Tuttavia, per esempio, in un albero, la foglia è strutturalmente diversa dal tronco e dai rami quindi i frattali possono essere usati come analogie. Ci si potrebbe chiedere se tutto ciò sia scientificamente valido, e, considerando gli sviluppi nella direzione della complessità, io direi di sì, perché ormai le ultime frontiere della scienza non sono più comprensibili, ma vanno espresse attraverso “metafore” e “analogie”; la Scienza ha ormai bisogno di un nuovo linguaggio, adatto a esprimere l’incomprensibile per la mente umana. Non viviamo più nell’ universo liscio di Newton, ma nell’Universo delle iperconnessioni, della pluridimensionalità e della relatività, che lo rendono piegato e rugoso come un straccio.
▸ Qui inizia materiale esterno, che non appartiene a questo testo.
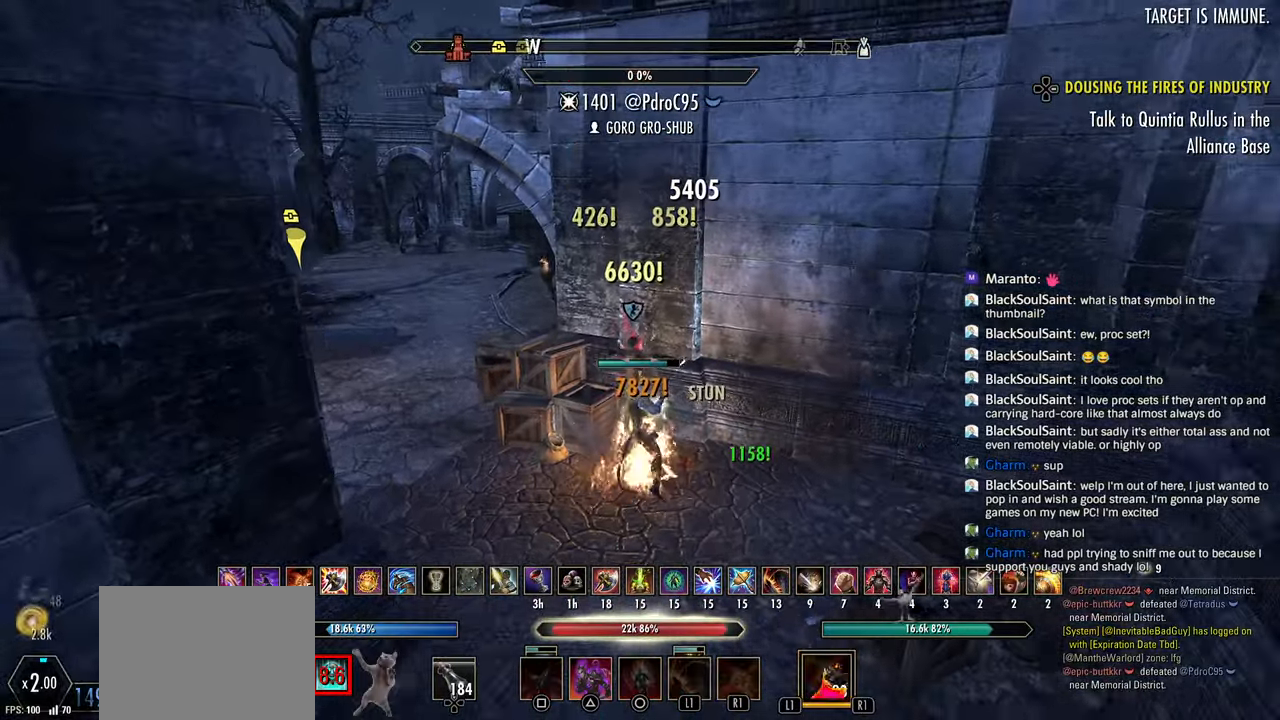
{"dt_ms": 500, "buttons": [], "left_stick": "up-left", "right_stick": "center", "events": [[50, "R2", "up"], [83, "L3", "down"], [183, "L3", "up"], [233, "R1", "down"], [300, "R1", "up"], [417, "right_stick", "center"]]}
Forse non è facile accettare una situazione come questa dopo tre secoli nei quali l’universo ci è parso liscio e sicuro, illuminato dalla rassicurante presenza di Isaac Newton.
 
“If I have seen further than others, it is by standing upon the shoulders of giants.”
(Se ho visto più lontano di altri, è perché stavo sulle spalle di giganti.)